Arithmetic compilation¶

class property default_ufunc_mode : 'jit-lookup' | 'jit-calculate' | 'python-calculate': The default ufunc compilation mode for this FieldArray subclass.

class property dtypes : list[numpy.dtype]: List of valid integer numpy.dtype values that are compatible with this finite field.

class property ufunc_mode : 'jit-lookup' | 'jit-calculate' | 'python-calculate': The current ufunc compilation mode for this FieldArray subclass.

class property ufunc_modes : list[str]: All supported ufunc compilation modes for this FieldArray subclass.

classmethod compile(mode): Recompile the just-in-time compiled ufuncs for a new calculation mode.

Methods¶

additive_order() → int | numpy.ndarray: Computes the additive order of each element in \(x\).

characteristic_poly() → Poly: Computes the characteristic polynomial of a finite field element \(a\) or a square matrix \(\mathbf{A}\).

field_norm() → FieldArray: Computes the field norm \(\mathrm{N}_{L / K}(x)\) of the elements of \(x\).

field_trace() → FieldArray: Computes the field trace \(\mathrm{Tr}_{L / K}(x)\) of the elements of \(x\).

log(base: ElementLike | ArrayLike | None = None) → int | ndarray: Computes the discrete logarithm of the array \(x\) base \(\beta\).

minimal_poly() → Poly: Computes the minimal polynomial of a finite field element \(a\).

multiplicative_order() → int | numpy.ndarray: Computes the multiplicative order \(\textrm{ord}(x)\) of each element in \(x\).

Linear algebra¶

column_space() → Self: Computes the column space of the matrix \(\mathbf{A}\).

left_null_space() → Self: Computes the left null space of the matrix \(\mathbf{A}\).

lu_decompose() → tuple[Self, Self]: Decomposes the input array into the product of lower and upper triangular matrices.
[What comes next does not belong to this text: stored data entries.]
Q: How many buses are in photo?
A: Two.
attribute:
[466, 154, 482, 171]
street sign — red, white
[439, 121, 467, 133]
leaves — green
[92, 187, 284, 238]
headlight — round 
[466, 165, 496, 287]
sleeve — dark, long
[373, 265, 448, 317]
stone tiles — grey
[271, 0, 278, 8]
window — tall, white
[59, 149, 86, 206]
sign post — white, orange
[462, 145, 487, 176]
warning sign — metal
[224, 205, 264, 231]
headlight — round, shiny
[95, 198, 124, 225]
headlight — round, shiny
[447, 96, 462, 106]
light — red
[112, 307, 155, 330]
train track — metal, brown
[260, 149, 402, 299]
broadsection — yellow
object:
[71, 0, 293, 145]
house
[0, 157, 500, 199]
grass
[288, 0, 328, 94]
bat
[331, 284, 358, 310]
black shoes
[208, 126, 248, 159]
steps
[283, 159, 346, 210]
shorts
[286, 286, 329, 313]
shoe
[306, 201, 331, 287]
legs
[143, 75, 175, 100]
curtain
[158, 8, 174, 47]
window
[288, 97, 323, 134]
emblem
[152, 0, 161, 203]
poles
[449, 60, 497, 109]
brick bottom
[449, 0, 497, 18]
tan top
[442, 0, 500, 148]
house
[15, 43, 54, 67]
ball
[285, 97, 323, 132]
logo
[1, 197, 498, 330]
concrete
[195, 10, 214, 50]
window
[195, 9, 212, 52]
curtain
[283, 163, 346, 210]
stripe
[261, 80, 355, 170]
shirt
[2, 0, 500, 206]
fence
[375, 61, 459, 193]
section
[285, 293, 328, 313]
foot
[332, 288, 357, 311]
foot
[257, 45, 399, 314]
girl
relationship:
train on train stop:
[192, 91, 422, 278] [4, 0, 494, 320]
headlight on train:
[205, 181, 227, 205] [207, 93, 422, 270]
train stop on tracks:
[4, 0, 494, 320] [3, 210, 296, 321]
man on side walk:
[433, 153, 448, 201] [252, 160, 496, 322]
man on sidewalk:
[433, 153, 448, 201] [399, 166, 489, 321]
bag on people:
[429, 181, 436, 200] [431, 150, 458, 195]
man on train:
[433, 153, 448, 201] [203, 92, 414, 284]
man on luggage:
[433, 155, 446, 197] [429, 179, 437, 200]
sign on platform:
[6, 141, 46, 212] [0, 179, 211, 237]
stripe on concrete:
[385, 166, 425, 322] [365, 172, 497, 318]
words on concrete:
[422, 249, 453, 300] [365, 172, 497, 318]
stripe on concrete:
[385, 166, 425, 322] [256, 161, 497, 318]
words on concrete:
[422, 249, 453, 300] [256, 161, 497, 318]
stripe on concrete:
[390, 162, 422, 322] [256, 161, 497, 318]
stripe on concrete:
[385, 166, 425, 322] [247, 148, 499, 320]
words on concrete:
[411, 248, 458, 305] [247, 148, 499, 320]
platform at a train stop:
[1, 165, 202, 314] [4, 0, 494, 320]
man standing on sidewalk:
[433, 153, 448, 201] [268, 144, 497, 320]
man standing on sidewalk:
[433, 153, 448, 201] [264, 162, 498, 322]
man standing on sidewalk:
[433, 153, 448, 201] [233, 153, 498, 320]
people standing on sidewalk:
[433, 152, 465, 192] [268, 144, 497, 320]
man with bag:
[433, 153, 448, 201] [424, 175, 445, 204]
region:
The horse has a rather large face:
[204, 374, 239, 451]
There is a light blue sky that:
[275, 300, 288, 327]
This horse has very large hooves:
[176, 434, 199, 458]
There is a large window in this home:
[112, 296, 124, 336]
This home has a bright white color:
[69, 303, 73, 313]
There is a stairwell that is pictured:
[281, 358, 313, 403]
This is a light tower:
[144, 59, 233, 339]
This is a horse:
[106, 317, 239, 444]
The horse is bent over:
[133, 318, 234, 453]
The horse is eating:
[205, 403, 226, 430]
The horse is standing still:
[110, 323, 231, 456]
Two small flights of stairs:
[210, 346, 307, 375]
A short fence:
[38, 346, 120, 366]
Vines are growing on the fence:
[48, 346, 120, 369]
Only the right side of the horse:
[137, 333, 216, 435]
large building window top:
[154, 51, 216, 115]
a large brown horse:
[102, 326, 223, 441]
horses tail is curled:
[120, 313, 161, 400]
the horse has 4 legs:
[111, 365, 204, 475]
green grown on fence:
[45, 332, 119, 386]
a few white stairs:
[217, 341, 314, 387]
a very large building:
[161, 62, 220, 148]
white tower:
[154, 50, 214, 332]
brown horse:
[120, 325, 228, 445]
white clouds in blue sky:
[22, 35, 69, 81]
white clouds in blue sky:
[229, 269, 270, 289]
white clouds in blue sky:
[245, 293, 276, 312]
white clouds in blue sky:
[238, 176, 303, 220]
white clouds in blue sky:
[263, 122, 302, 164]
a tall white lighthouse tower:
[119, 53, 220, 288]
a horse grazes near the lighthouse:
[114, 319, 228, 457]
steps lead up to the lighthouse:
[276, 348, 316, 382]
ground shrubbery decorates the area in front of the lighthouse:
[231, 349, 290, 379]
null_space() → Self: Computes the null space of the matrix \(\mathbf{A}\).

plu_decompose() → tuple[Self, Self, Self]: Decomposes the input array into the product of lower and upper triangular matrices using partial pivoting.

row_reduce(ncols: int | None = None, ...) → Self: Performs Gaussian elimination on the matrix to achieve reduced row echelon form (RREF).

row_space() → Self: Computes the row space of the matrix \(\mathbf{A}\).

Properties¶

class property characteristic : int: The prime characteristic \(p\) of the Galois field \(\mathrm{GF}(p^m)\).

class property degree : int: The extension degree \(m\) of the Galois field \(\mathrm{GF}(p^m)\).

class property irreducible_poly : Poly: The irreducible polynomial \(f(x)\) of the Galois field \(\mathrm{GF}(p^m)\).

class property name : str: The finite field’s name as a string GF(p) or GF(p^m).

class property order : int: The order \(p^m\) of the Galois field \(\mathrm{GF}(p^m)\).

class property prime_subfield : type[FieldArray]: The prime subfield \(\mathrm{GF}(p)\) of the extension field \(\mathrm{GF}(p^m)\).

Attributes¶

class property is_extension_field : bool: Indicates if the finite field is an extension field, having prime power order.

class property is_prime_field : bool: Indicates if the finite field is a prime field, having prime order.

class property is_primitive_poly : bool: Indicates whether the irreducible_poly is a primitive polynomial.

is_square() → bool | numpy.ndarray: Determines if the elements of \(x\) are squares in the finite field.